There are also programs for recent credit events, foreign nationals, and ITIN borrowers, broadening access to Florida real estate.
Who non-QM loans serve
Self-employed business owners, real estate investors, retirees living on assets, foreign buyers, and borrowers recovering from a bankruptcy or foreclosure all use non-QM loans. The common thread is income or credit that conventional underwriting cannot capture.
If a bank has told you no despite real ability to pay, a non-QM program is often the solution.
Down payment, credit, and rates
Most non-QM loans require 10% to 25% down depending on the program and your profile. Credit requirements are flexible, and rates run above conventional to reflect the added flexibility and lender risk.
Strong reserves and a larger down payment improve both approval and pricing across every non-QM program.
When to choose non-QM
Choose non-QM when conventional and government loans do not fit, or when speed and flexibility outweigh getting the absolute lowest rate. Many borrowers use non-QM to buy now, then refinance into a conventional loan once their documentation lines up.
We compare your non-QM and agency options side by side so the choice is clear.
Complete Non-QM Loan Guide: step by step
Frequently asked questions
What is a non-QM loan?
A mortgage outside the federal Qualified Mortgage rules that uses flexible income verification while still confirming ability to repay.
Are non-QM loans risky or subprime?
No. Modern non-QM loans are fully documented through alternative methods. They are not the unverified loans of the past.
Who uses non-QM loans?
Self-employed borrowers, investors, retirees living on assets, foreign nationals, and those recovering from credit events.
How much down do non-QM loans require?
Typically 10% to 25%, depending on the program, credit, and reserves.
Are non-QM rates higher?
Yes, somewhat, in exchange for flexibility.
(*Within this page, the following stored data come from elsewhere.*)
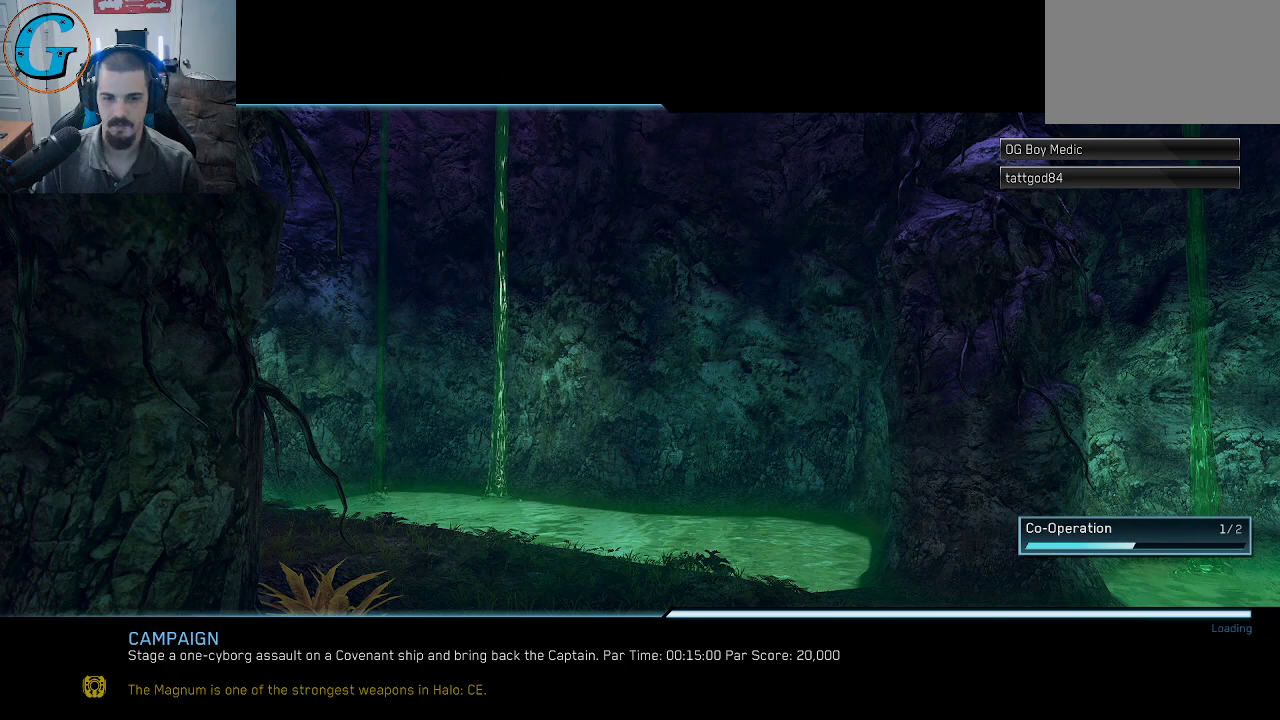
{"keys": [], "mouse": [], "mouse_move": "left", "events": []}
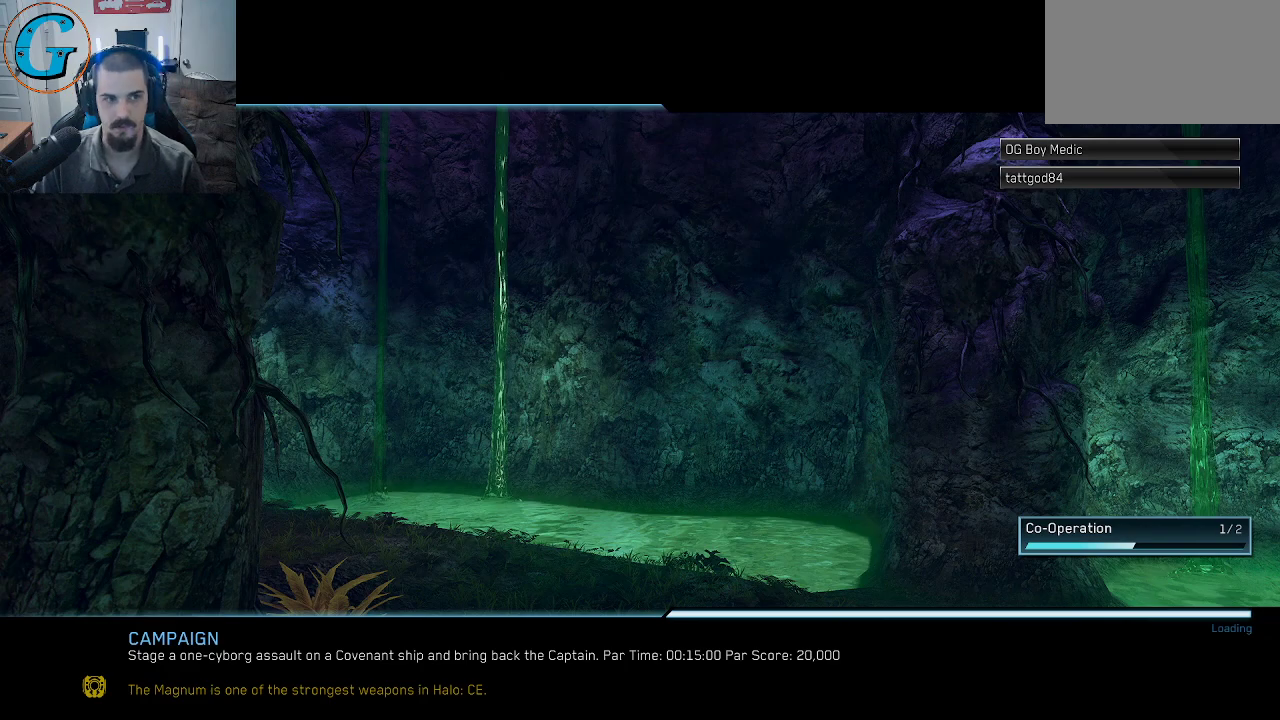
{"keys": [], "mouse": [], "mouse_move": "still", "events": []}
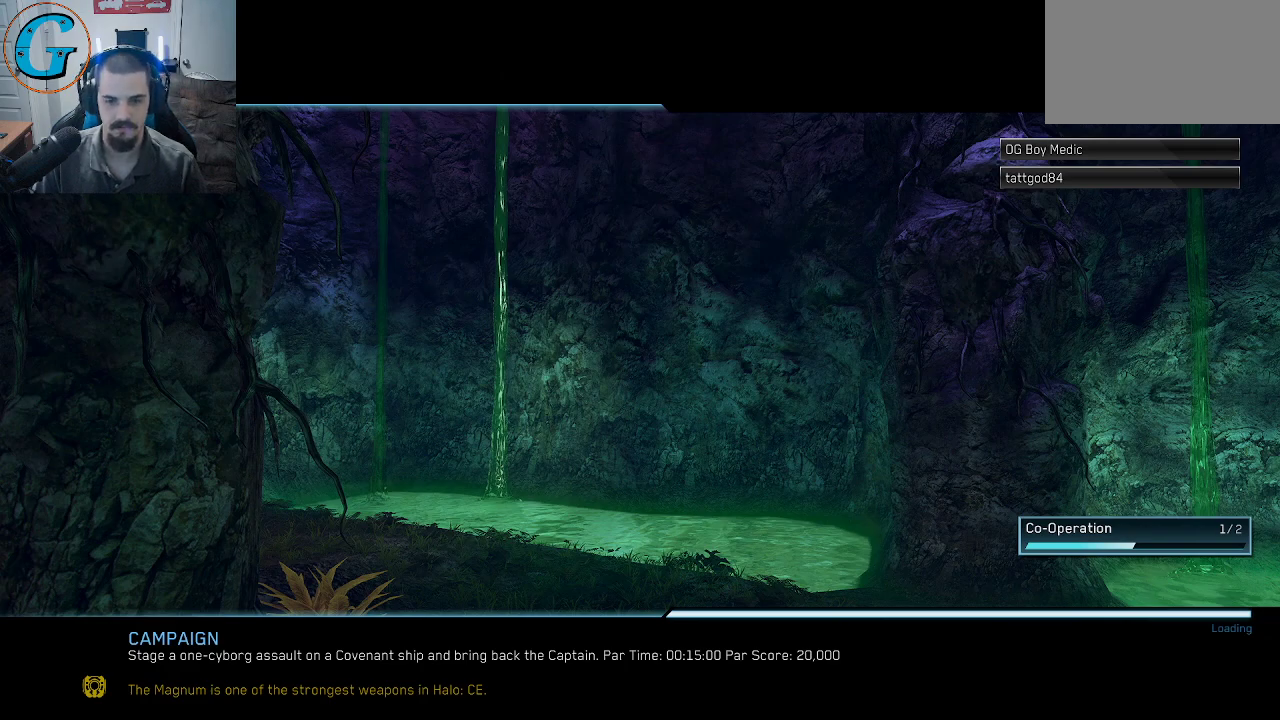
{"keys": [], "mouse": [], "mouse_move": "still", "events": []}
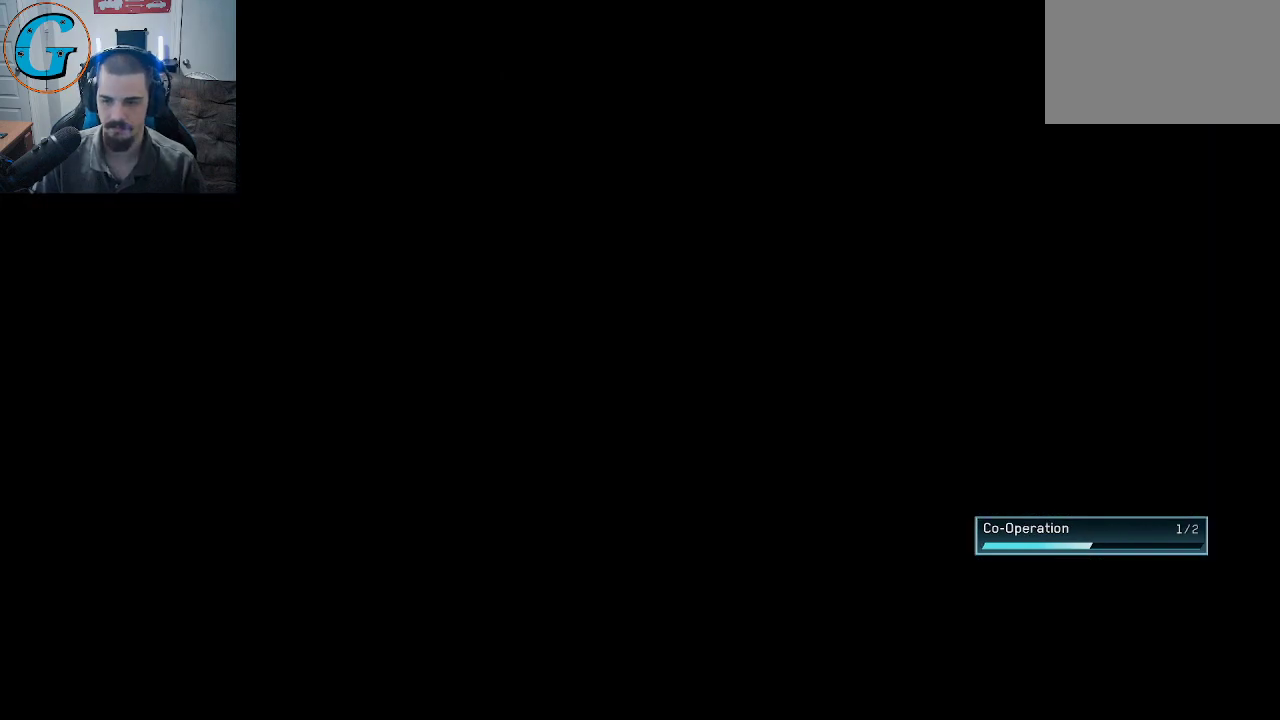
{"keys": [], "mouse": [], "mouse_move": "still", "events": []}
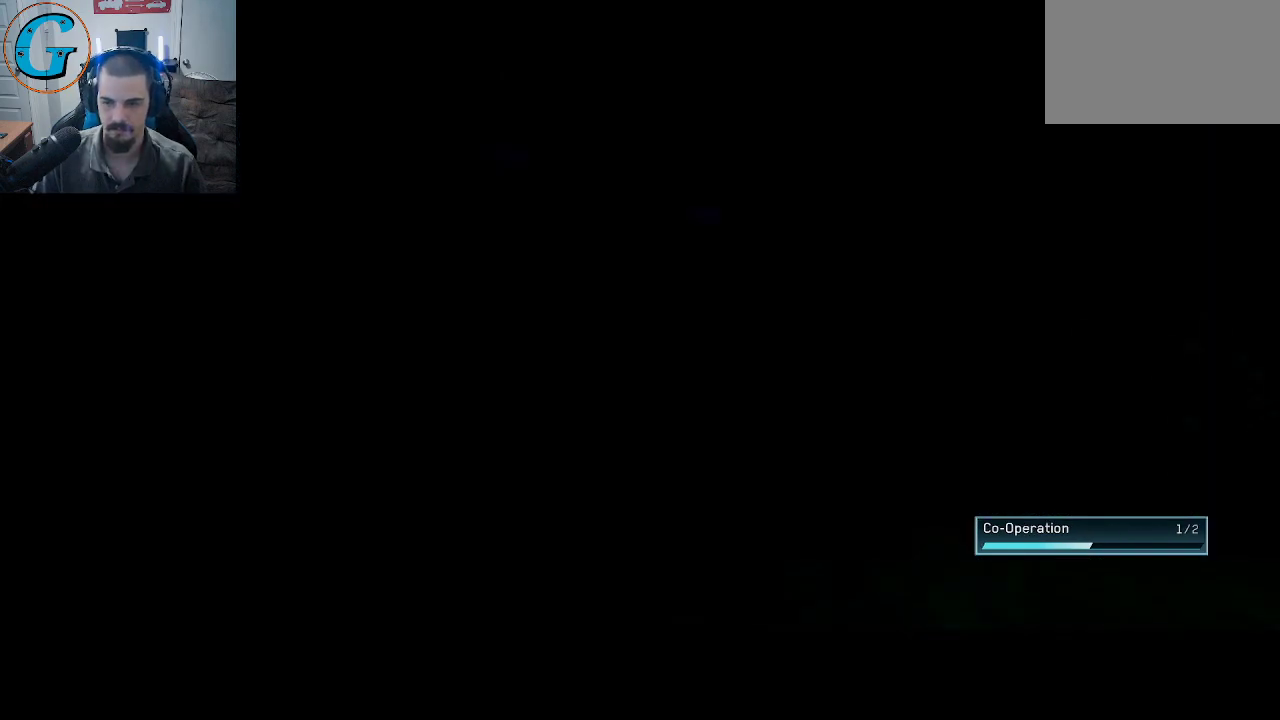
{"keys": [], "mouse": [], "mouse_move": "still", "events": []}
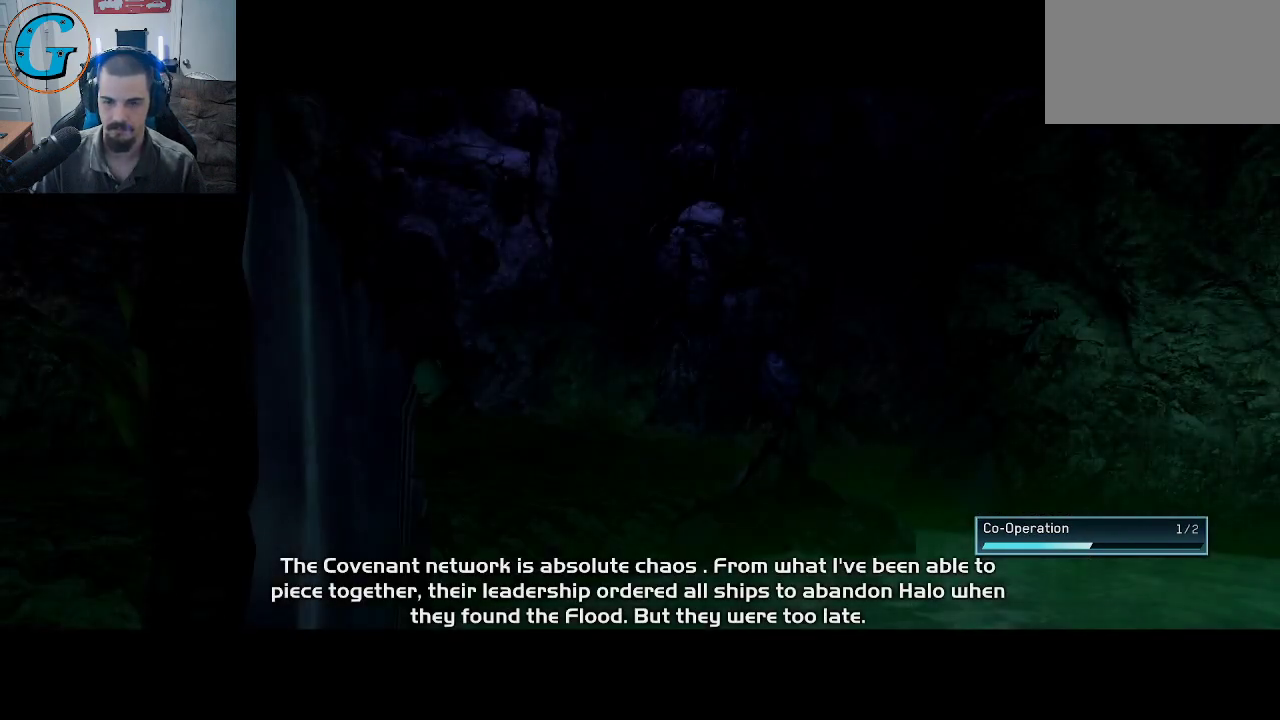
{"keys": [], "mouse": [], "mouse_move": "still", "events": []}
Many borrowers refinance to conventional later once their documentation fits.
Can I get a non-QM loan after bankruptcy?
Often yes, sometimes much sooner than conventional waiting periods, with re-established credit and a down payment.
What is the difference between non-QM and conventional?
Conventional follows agency income and ratio rules. Non-QM verifies income through alternative documentation for borrowers who fall outside those rules.
Can I refinance a non-QM loan?
Yes. Refinancing into a conventional loan later is a common strategy once income or credit qualifies.